### Work item
Transcribe exactly the span of lines that begins the records and ends with the line holding "Conditional statements may", both boundary lines included.

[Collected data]
──────
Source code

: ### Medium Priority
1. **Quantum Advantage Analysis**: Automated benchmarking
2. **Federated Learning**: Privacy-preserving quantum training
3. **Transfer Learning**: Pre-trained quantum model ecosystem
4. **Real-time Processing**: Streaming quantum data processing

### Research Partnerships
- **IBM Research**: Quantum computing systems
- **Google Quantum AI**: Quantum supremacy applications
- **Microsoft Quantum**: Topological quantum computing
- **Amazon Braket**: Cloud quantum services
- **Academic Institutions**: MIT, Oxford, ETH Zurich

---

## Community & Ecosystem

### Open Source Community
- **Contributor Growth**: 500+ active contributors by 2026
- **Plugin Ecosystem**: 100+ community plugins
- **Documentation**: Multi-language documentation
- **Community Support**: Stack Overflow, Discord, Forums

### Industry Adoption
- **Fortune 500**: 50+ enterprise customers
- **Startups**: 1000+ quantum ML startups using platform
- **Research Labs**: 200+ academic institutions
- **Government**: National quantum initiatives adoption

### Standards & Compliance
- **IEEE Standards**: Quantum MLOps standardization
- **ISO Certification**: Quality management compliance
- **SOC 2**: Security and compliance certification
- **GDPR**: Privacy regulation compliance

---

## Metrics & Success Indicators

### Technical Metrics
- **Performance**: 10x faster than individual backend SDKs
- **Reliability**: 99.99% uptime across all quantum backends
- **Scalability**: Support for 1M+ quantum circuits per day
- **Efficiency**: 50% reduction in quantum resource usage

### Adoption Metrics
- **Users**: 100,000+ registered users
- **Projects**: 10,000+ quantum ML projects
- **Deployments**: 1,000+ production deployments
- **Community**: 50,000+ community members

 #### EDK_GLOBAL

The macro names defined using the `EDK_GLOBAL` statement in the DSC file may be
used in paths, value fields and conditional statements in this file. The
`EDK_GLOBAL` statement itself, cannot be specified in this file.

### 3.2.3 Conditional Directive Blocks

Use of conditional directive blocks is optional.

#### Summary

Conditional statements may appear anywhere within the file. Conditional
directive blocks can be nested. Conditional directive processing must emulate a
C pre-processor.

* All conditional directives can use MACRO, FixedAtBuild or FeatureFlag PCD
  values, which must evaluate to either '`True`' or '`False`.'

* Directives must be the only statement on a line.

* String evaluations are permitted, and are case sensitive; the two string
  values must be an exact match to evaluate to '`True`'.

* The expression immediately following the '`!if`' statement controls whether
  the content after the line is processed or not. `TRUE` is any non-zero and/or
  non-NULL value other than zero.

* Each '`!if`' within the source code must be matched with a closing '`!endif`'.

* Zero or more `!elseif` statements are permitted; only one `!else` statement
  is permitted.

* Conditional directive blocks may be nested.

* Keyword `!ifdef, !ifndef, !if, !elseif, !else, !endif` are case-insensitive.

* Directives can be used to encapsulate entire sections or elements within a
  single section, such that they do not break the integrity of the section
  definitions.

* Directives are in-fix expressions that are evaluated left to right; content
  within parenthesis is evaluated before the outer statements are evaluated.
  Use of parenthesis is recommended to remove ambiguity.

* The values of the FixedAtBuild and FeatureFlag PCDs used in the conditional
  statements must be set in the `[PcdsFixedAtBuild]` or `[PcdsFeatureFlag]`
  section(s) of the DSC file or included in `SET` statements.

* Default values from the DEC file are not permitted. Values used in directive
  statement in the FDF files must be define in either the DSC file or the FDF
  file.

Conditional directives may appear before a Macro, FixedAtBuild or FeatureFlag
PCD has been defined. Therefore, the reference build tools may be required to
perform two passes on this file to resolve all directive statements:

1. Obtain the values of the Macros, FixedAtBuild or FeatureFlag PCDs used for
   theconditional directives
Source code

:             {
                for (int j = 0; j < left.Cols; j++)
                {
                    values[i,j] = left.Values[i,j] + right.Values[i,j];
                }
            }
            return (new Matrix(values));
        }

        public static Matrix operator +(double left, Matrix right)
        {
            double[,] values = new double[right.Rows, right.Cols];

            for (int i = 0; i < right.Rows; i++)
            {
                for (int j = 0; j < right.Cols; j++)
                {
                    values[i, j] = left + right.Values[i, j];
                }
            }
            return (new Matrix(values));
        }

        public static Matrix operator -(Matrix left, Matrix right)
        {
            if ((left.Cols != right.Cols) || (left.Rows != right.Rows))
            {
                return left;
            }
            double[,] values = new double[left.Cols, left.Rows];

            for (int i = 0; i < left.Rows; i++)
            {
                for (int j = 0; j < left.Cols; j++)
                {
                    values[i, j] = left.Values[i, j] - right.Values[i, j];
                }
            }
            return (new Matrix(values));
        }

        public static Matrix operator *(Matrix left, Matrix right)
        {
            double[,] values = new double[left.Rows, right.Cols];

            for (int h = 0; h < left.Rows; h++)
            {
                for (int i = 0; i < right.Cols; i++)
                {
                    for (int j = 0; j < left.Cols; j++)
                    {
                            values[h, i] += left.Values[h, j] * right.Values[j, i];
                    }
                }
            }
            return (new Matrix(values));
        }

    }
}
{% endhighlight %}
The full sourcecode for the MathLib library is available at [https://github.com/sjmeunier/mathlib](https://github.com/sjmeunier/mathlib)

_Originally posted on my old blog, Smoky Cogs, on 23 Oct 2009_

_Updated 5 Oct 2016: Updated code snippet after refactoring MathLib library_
──────
### Answer area
Source code

: ### Medium Priority
1. **Quantum Advantage Analysis**: Automated benchmarking
2. **Federated Learning**: Privacy-preserving quantum training
3. **Transfer Learning**: Pre-trained quantum model ecosystem
4. **Real-time Processing**: Streaming quantum data processing

### Research Partnerships
- **IBM Research**: Quantum computing systems
- **Google Quantum AI**: Quantum supremacy applications
- **Microsoft Quantum**: Topological quantum computing
- **Amazon Braket**: Cloud quantum services
- **Academic Institutions**: MIT, Oxford, ETH Zurich

---

## Community & Ecosystem

### Open Source Community
- **Contributor Growth**: 500+ active contributors by 2026
- **Plugin Ecosystem**: 100+ community plugins
- **Documentation**: Multi-language documentation
- **Community Support**: Stack Overflow, Discord, Forums

### Industry Adoption
- **Fortune 500**: 50+ enterprise customers
- **Startups**: 1000+ quantum ML startups using platform
- **Research Labs**: 200+ academic institutions
- **Government**: National quantum initiatives adoption

### Standards & Compliance
- **IEEE Standards**: Quantum MLOps standardization
- **ISO Certification**: Quality management compliance
- **SOC 2**: Security and compliance certification
- **GDPR**: Privacy regulation compliance

---

## Metrics & Success Indicators

### Technical Metrics
- **Performance**: 10x faster than individual backend SDKs
- **Reliability**: 99.99% uptime across all quantum backends
- **Scalability**: Support for 1M+ quantum circuits per day
- **Efficiency**: 50% reduction in quantum resource usage

### Adoption Metrics
- **Users**: 100,000+ registered users
- **Projects**: 10,000+ quantum ML projects
- **Deployments**: 1,000+ production deployments
- **Community**: 50,000+ community members

 #### EDK_GLOBAL

The macro names defined using the `EDK_GLOBAL` statement in the DSC file may be
used in paths, value fields and conditional statements in this file. The
`EDK_GLOBAL` statement itself, cannot be specified in this file.

### 3.2.3 Conditional Directive Blocks

Use of conditional directive blocks is optional.

#### Summary

Conditional statements may appear anywhere within the file. Conditional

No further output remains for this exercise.